- TASK DESCRIPTION:
Find the lines holding the string "back" in the data, then copy all of them.

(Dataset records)

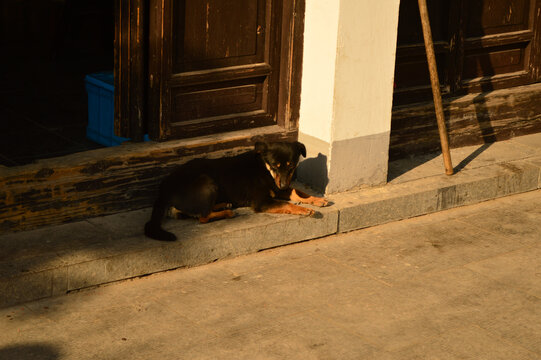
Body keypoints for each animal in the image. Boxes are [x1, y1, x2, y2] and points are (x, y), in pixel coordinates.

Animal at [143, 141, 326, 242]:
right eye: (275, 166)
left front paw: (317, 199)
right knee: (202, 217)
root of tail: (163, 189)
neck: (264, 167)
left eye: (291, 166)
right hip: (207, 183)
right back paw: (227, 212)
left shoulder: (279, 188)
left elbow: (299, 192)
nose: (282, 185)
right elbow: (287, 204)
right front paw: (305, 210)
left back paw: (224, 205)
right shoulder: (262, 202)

...

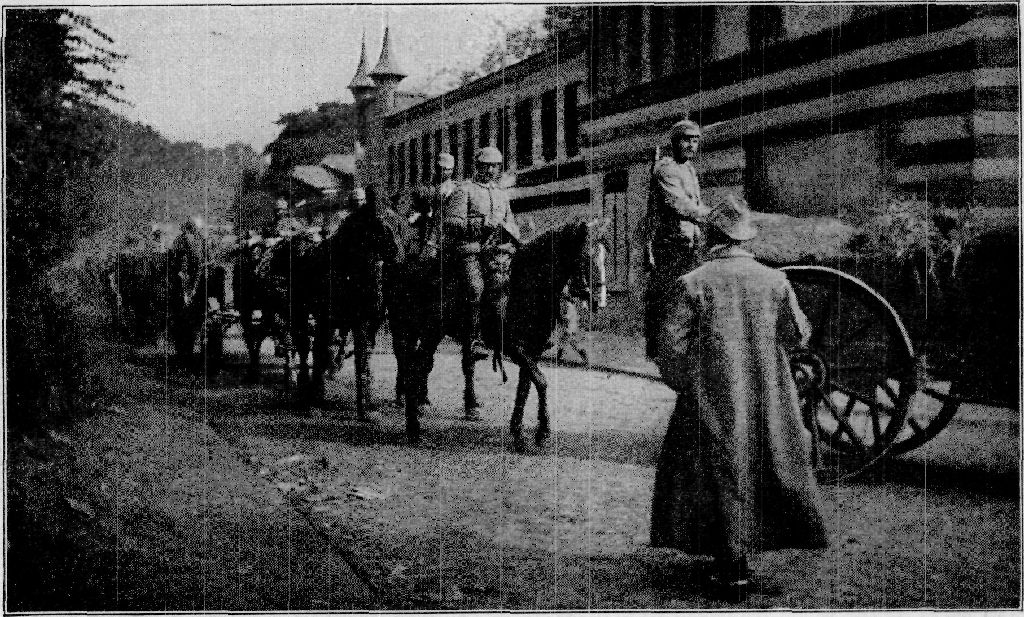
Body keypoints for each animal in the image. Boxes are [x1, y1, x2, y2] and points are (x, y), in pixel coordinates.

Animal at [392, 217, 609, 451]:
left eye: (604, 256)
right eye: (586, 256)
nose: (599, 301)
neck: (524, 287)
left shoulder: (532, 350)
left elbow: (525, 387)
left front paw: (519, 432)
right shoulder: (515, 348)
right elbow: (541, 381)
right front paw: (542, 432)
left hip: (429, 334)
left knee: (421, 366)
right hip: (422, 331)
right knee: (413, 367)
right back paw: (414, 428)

- EXPECTED ANSWER:
right back paw: (227, 212)
left back paw: (224, 205)
right back paw: (414, 428)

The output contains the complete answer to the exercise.